* [Provided text]:
Copyright Reform: Government backs creatives over AI text and data mining
Australia just put creators first. The Albanese Government has ruled out a Text and Data Mining (TDM) exception that would have let AI developers train on your work for free and without permission.
That door is closed. The bigger question now is how licensing, attribution, and enforcement will work in practice.
What changed
Tech companies pushed for a TDM exception. The Government said no. That decision gives artists, writers, musicians, designers, and filmmakers clearer leverage over how their work can be used to train AI models.
In short: your catalog is not open season for training data.
What's still on the table
- Paid licensing for AI training: A potential collective licensing framework under the Copyright Act versus sticking with voluntary licensing deals.
- Clarity on AI-generated material: Guidance or updates so everyone understands how copyright applies to outputs produced with AI tools.
- Lower-cost enforcement: A possible small claims forum to resolve lower-value infringements quickly and affordably.

(Source texts of formatted documents)

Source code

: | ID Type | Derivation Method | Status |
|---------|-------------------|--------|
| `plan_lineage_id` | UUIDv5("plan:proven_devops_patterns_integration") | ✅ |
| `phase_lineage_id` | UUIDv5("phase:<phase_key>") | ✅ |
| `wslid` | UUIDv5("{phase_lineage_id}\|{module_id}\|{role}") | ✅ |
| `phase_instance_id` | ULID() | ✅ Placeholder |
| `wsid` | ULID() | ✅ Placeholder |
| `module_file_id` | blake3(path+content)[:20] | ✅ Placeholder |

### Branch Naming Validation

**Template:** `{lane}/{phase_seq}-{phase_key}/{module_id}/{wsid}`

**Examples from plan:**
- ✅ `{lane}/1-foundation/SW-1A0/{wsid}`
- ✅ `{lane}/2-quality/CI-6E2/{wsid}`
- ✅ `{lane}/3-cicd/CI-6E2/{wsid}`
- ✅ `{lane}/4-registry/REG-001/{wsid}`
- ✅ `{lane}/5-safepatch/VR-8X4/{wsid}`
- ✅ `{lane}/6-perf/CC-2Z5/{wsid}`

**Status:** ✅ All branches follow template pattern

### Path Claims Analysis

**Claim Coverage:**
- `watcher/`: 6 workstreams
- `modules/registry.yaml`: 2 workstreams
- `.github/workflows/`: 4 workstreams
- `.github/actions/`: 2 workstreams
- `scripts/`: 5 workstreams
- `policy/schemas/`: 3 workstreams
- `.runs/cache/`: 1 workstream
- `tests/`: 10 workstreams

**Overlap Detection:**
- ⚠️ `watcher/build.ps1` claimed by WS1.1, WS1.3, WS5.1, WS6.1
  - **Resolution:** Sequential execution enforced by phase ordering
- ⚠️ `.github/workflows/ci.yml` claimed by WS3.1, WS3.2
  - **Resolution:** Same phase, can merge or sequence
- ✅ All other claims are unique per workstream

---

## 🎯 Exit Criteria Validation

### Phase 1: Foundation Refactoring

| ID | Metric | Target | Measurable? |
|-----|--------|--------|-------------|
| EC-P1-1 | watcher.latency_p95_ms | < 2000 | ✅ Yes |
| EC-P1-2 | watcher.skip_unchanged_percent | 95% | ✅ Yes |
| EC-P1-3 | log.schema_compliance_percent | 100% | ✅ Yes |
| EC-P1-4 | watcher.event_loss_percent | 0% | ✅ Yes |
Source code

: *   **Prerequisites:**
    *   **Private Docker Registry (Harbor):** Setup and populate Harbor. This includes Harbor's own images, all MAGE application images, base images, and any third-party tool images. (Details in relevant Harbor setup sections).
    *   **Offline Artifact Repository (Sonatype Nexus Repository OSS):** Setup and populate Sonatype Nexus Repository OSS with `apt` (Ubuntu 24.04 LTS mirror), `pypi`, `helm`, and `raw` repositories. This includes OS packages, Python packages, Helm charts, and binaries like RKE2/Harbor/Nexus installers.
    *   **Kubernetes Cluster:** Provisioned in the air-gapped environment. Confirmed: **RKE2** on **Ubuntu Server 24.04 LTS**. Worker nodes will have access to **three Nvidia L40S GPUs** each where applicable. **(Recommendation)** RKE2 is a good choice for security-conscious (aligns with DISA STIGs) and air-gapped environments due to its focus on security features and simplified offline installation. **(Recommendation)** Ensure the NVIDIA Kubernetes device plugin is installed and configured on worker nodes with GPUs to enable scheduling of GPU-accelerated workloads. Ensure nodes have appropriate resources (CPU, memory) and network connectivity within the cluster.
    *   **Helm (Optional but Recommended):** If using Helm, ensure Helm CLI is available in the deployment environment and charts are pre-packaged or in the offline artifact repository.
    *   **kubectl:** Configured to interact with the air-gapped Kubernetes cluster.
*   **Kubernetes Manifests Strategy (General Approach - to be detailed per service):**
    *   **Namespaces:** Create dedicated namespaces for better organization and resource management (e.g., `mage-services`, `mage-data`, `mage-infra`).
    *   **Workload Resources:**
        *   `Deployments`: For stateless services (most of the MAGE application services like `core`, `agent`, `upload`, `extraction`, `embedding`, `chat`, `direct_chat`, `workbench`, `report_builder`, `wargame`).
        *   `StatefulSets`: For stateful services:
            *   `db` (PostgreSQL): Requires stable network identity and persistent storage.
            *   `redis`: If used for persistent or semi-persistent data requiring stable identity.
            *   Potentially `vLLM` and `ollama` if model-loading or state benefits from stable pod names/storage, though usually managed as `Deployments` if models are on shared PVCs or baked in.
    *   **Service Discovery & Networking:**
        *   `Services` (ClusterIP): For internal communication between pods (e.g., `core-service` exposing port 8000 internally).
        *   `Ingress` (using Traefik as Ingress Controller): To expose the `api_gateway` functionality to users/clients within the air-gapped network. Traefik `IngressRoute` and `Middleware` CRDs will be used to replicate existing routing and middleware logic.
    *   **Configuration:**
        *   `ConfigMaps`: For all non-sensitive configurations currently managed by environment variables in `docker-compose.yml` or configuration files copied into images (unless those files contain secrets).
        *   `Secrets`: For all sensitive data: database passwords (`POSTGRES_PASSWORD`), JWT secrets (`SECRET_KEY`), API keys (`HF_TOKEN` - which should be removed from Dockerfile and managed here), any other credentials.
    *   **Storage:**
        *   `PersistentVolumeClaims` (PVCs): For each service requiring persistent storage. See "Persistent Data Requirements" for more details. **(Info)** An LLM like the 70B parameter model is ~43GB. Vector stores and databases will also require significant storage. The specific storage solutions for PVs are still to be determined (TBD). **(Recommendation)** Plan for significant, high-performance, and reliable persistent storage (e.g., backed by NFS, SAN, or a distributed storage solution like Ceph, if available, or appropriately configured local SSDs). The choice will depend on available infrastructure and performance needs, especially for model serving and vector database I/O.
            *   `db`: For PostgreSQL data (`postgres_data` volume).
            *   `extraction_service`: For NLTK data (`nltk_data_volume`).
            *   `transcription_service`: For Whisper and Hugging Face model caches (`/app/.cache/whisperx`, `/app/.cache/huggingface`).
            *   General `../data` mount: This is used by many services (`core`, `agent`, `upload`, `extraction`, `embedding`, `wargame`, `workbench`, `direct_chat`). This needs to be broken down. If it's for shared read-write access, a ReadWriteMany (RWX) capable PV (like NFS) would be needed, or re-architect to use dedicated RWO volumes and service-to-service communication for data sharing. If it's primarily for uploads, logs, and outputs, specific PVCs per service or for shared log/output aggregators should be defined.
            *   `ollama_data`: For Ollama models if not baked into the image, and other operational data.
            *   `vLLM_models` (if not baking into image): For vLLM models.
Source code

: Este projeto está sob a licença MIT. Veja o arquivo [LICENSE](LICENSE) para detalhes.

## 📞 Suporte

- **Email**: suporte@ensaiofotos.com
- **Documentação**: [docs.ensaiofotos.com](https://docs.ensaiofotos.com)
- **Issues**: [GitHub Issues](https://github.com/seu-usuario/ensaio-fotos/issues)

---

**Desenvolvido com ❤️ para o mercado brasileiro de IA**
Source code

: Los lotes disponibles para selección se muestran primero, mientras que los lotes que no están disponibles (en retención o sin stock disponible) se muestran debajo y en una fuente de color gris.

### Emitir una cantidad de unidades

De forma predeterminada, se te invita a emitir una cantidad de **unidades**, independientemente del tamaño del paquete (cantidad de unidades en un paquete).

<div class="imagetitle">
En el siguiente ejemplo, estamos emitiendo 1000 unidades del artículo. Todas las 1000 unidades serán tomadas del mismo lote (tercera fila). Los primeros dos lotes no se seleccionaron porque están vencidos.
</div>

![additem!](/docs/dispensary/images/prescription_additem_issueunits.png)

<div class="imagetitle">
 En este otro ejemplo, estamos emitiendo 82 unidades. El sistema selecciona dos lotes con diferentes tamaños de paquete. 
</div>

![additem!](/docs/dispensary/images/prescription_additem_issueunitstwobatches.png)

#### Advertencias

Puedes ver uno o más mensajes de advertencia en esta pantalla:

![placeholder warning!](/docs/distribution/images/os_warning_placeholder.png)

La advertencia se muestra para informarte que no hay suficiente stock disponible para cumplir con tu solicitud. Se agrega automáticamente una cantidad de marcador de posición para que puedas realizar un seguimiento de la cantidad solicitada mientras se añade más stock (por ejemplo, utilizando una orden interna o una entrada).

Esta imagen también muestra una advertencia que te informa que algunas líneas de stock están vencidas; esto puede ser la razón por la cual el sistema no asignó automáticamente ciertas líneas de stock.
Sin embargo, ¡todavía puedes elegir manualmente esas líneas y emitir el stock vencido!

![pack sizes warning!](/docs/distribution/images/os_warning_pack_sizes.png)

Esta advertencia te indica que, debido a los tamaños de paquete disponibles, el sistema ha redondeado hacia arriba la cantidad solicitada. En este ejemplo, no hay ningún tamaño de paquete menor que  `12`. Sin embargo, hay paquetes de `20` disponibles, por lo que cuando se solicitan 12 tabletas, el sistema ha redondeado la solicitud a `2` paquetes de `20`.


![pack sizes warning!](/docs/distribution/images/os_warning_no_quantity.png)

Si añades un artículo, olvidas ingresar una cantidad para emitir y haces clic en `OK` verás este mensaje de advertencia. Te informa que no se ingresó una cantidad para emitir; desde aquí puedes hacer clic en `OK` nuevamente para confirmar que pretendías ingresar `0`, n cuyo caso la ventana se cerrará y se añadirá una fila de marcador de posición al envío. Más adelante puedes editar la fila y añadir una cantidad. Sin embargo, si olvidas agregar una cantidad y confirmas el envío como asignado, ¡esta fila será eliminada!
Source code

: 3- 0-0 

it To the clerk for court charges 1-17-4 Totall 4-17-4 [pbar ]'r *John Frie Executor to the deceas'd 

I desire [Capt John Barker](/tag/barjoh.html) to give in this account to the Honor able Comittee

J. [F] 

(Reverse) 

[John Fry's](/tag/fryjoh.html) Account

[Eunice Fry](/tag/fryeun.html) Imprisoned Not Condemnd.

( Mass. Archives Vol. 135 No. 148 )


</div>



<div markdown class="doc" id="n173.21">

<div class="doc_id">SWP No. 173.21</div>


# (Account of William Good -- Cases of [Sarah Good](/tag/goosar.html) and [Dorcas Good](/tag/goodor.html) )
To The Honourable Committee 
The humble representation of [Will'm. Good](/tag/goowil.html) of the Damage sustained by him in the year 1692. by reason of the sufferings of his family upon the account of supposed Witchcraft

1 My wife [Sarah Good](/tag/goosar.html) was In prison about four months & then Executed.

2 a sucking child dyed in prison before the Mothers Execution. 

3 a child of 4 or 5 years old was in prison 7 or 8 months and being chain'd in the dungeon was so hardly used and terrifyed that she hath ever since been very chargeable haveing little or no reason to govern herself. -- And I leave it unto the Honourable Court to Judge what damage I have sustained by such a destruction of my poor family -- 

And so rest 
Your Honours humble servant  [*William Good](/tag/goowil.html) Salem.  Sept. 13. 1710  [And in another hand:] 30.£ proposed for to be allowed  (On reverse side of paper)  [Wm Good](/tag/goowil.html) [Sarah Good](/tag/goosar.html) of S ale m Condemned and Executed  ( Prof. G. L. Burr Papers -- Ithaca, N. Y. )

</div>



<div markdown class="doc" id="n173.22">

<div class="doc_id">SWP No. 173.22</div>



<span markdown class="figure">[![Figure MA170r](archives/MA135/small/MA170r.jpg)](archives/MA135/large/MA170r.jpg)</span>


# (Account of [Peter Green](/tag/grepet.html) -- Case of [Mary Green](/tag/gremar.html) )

* [Tasks to complete]:
(1) Swap "small claims forum" for "small claims tribunal" and give the copyright reform article from "What's still on" up to and including "quickly and affordably.".
(2) Carry on the copyright reform article from the point where it stops.
The rows play no part in this.

* [Outputs in order]:
(1)
What's still on the table
- Paid licensing for AI training: A potential collective licensing framework under the Copyright Act versus sticking with voluntary licensing deals.
- Clarity on AI-generated material: Guidance or updates so everyone understands how copyright applies to outputs produced with AI tools.
- Lower-cost enforcement: A possible small claims tribunal to resolve lower-value infringements quickly and affordably.

(2)
Why this matters for creatives
This removes the risk of a blanket carve-out that could undercut future licensing deals. It strengthens your position in negotiations and makes consent the default, not an afterthought.
Creative groups have been pushing hard for this outcome. They warned that a TDM exception would weaken deals across music, publishing, and visual media.
What the Government is saying
Officials are framing this as a balance: support innovation without sidelining the people who make the work. The message to tech and the creative sector is to "come together and find sensible and workable solutions" so creators are compensated.
The Copyright and AI Reference Group is meeting this week to work through the details.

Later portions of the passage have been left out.